The first window that is presented is "Finding and Recommendations" for the report. In this case, the ones that stand out are the cur_commit setting and the number of lock waits.
One of the first charts to look at is "Agent State". The equation is simple: Many threads executing or locked means there is a problem. In this case, it can be clearly seen that from 20:05 to 20:11 there was very heavy lock contention in the database.
This table shows a summary of the lock-waits at every snapshot time (using sysibmadm.mon_lockwaits). The data can be read as follows:
This matches the previous finding that the threads in Commerce were executing SQLs from composeCatalogEntryOfferPriceForCurrency().
The DB2 report shows the following:
Through this data, we figured out that there is a new price update job that was configured to run daily at 8:00 PM. While the job runs, SQLs that read price data are hanging.
Remember that the original Findings and Recommendations tab had a mention to cur_commit not being turned on?

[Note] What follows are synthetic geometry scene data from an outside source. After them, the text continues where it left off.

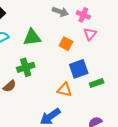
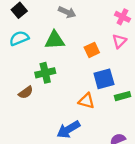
gray arrow: (60, 12) -> (67, 12), moved
pink cross: (83, 15) -> (123, 17), moved
orange square: (66, 44) -> (92, 50), turned 32

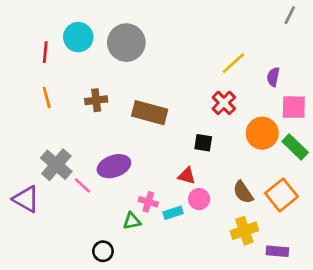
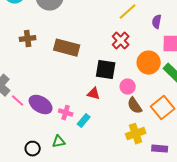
black square: (203, 143) -> (106, 70), size x1.5
purple ellipse: (114, 166) -> (41, 105), moved, turned 50
pink circle: (199, 199) -> (128, 87), moved
cyan rectangle: (173, 213) -> (84, 121), turned -32
green triangle: (132, 221) -> (59, 142), moved

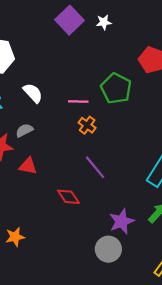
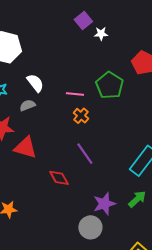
purple square: (69, 20) -> (83, 21), moved, size x0.7
white star: (104, 22) -> (101, 34), moved
gray semicircle: (24, 130) -> (27, 105), moved
red triangle: (28, 166) -> (25, 147), size x1.4

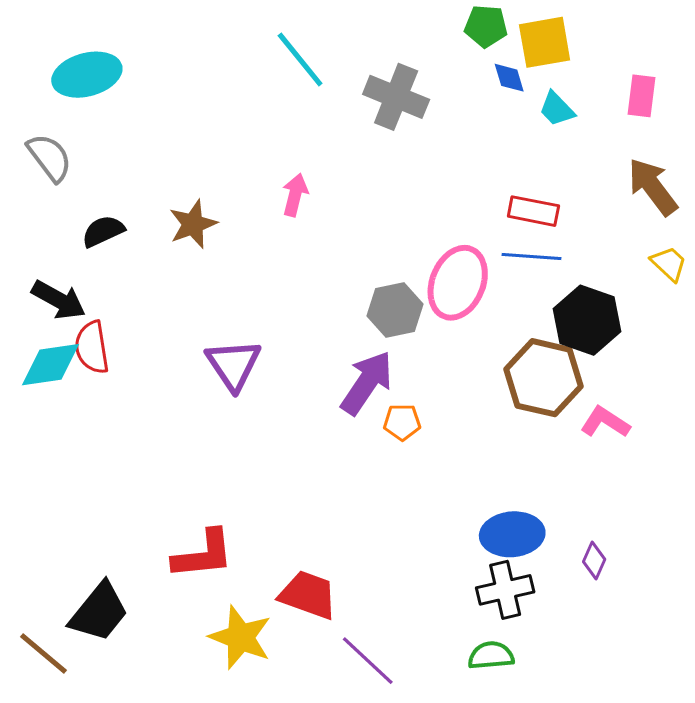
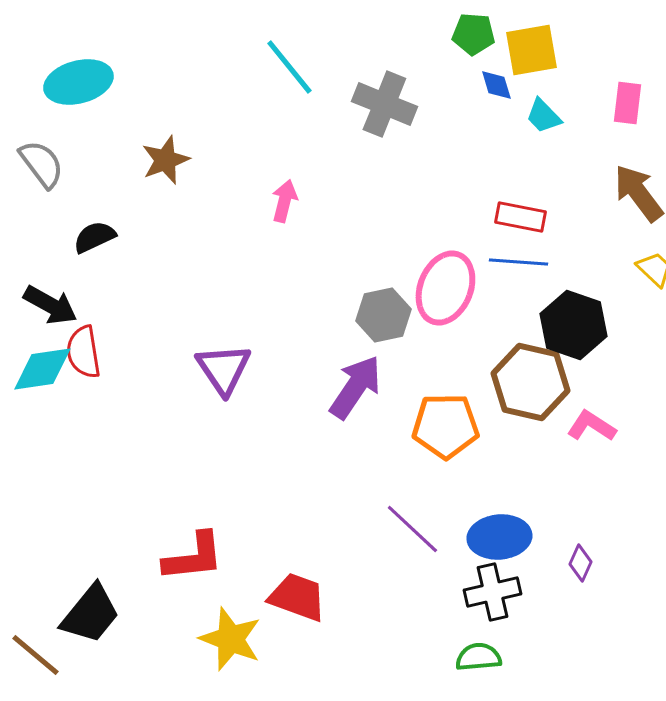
brown star: (193, 224) -> (165, 160), moved
orange pentagon: (402, 422) -> (445, 426), moved, size x1.8
purple line: (368, 661) -> (412, 529), moved

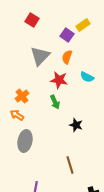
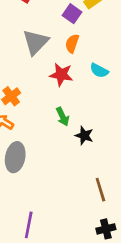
green arrow: (55, 102) -> (63, 117), moved
brown line: (70, 165) -> (100, 190), moved

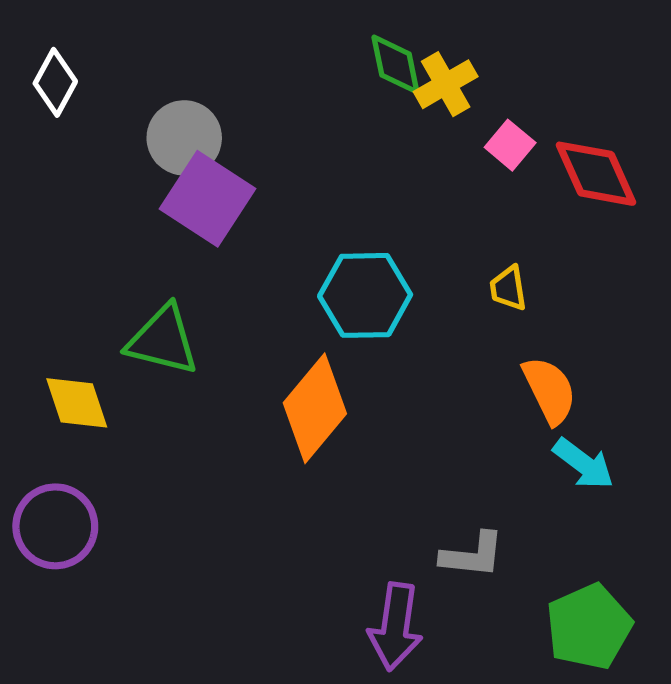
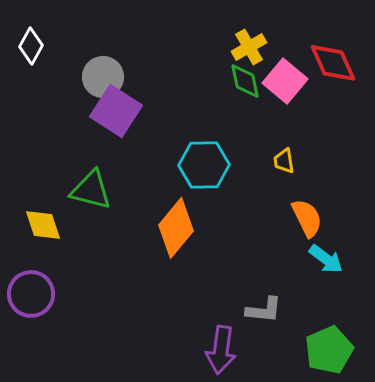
green diamond: (395, 64) -> (245, 81), moved
pink square: (510, 145) -> (285, 81), size x1.6
red diamond: (596, 174) -> (333, 63), moved

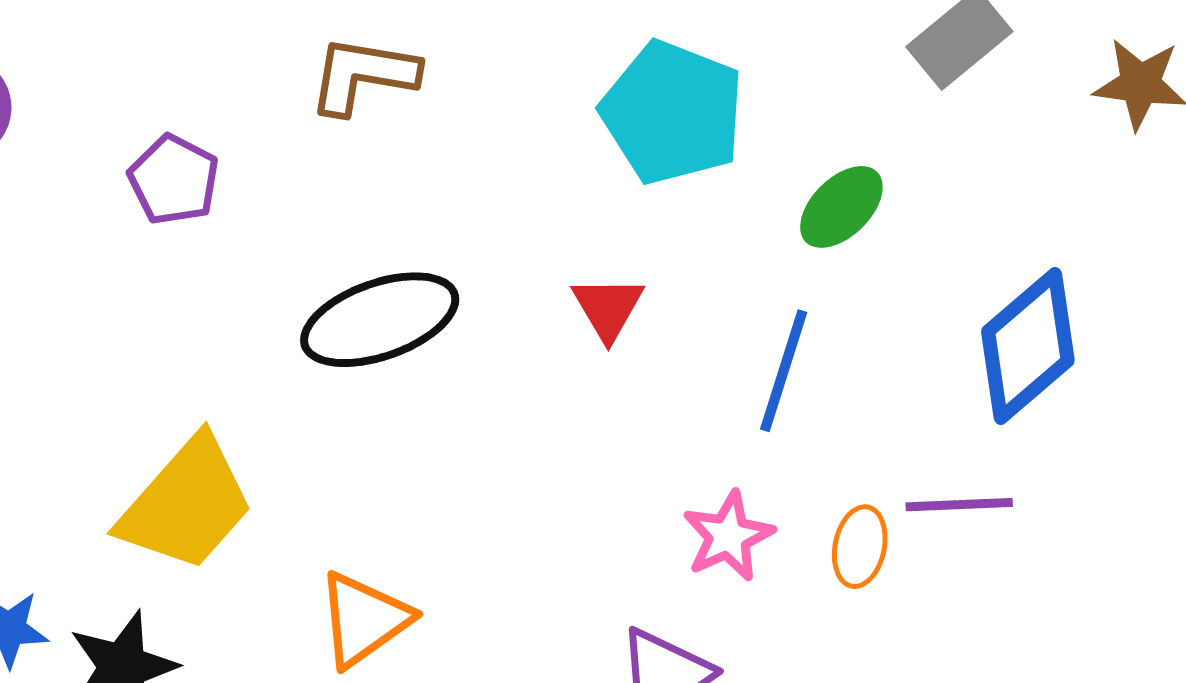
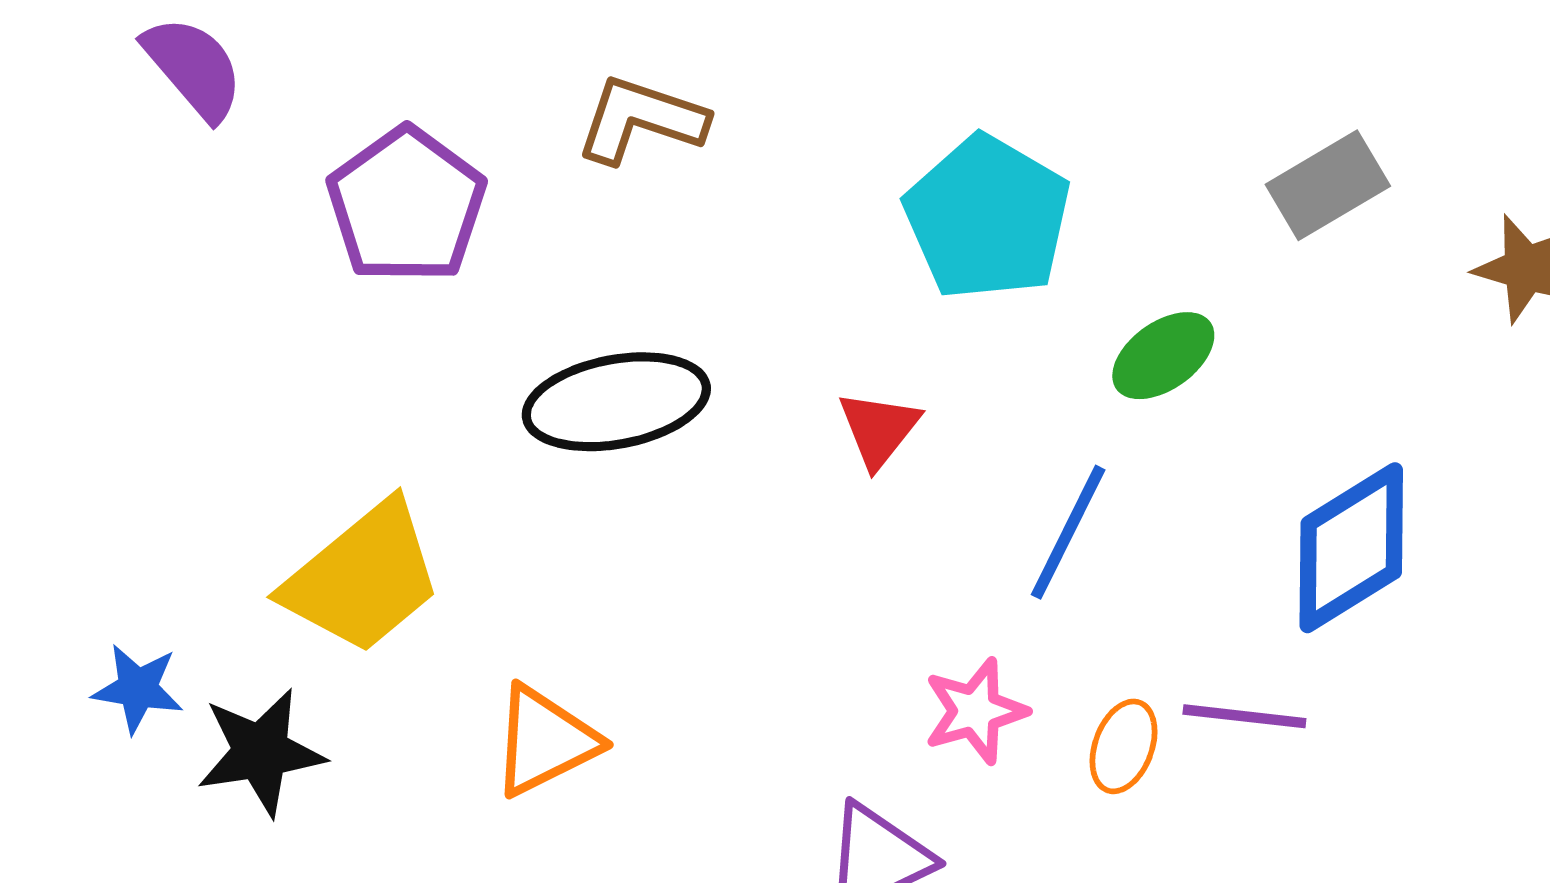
purple pentagon: (174, 180) -> (406, 205), size x1.5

cur_commit works as follows: If a row is being updated (X lock) and a second connection is doing a CS scan, instead of having to wait for the connection holding the lock to commit or rollback, DB2 will return the "currently committed" value, which is the value before it was updated by the connection holding the lock. Then the connection doing the scan doesn't need to wait. This setting is on by default with new databases, but for backward compatibility is kept disabled with migrated databases.
The next recommendation is to implement a transaction size in the utility. Rather than committing the changes a single time at the end of the processing, issuing multiple commits every n records will allow the locks to free up sooner.
Your next steps
If you haven't done so yet, I recommend you check out the demo reports. They are the easiest way to get familiar with the tools. You can find links to the demo reports from each tool's Help tab.
For the IHS Report, mpmstats logging into error_log is enabled by default, but you may want to tweak the configuration to log more frequently and report long running requests (see the IHS - Installation document).
If you are running a recent WebSphere Application Server version, you only need to enable the Health Center agent, otherwise you need to upgrade its libraries (see HC - Installation document). Once enabled and configured, the Health Center agent will continuously log performance data (threads, gc, CPU, etc) into hcd files.
Although the tools are provided as-is, if you run into issues you can post your questions/comments in the forums (you can also find the links in the Help tab).
With all the tools setup, you will be in a much better position to tackle any future site issues. Good Luck!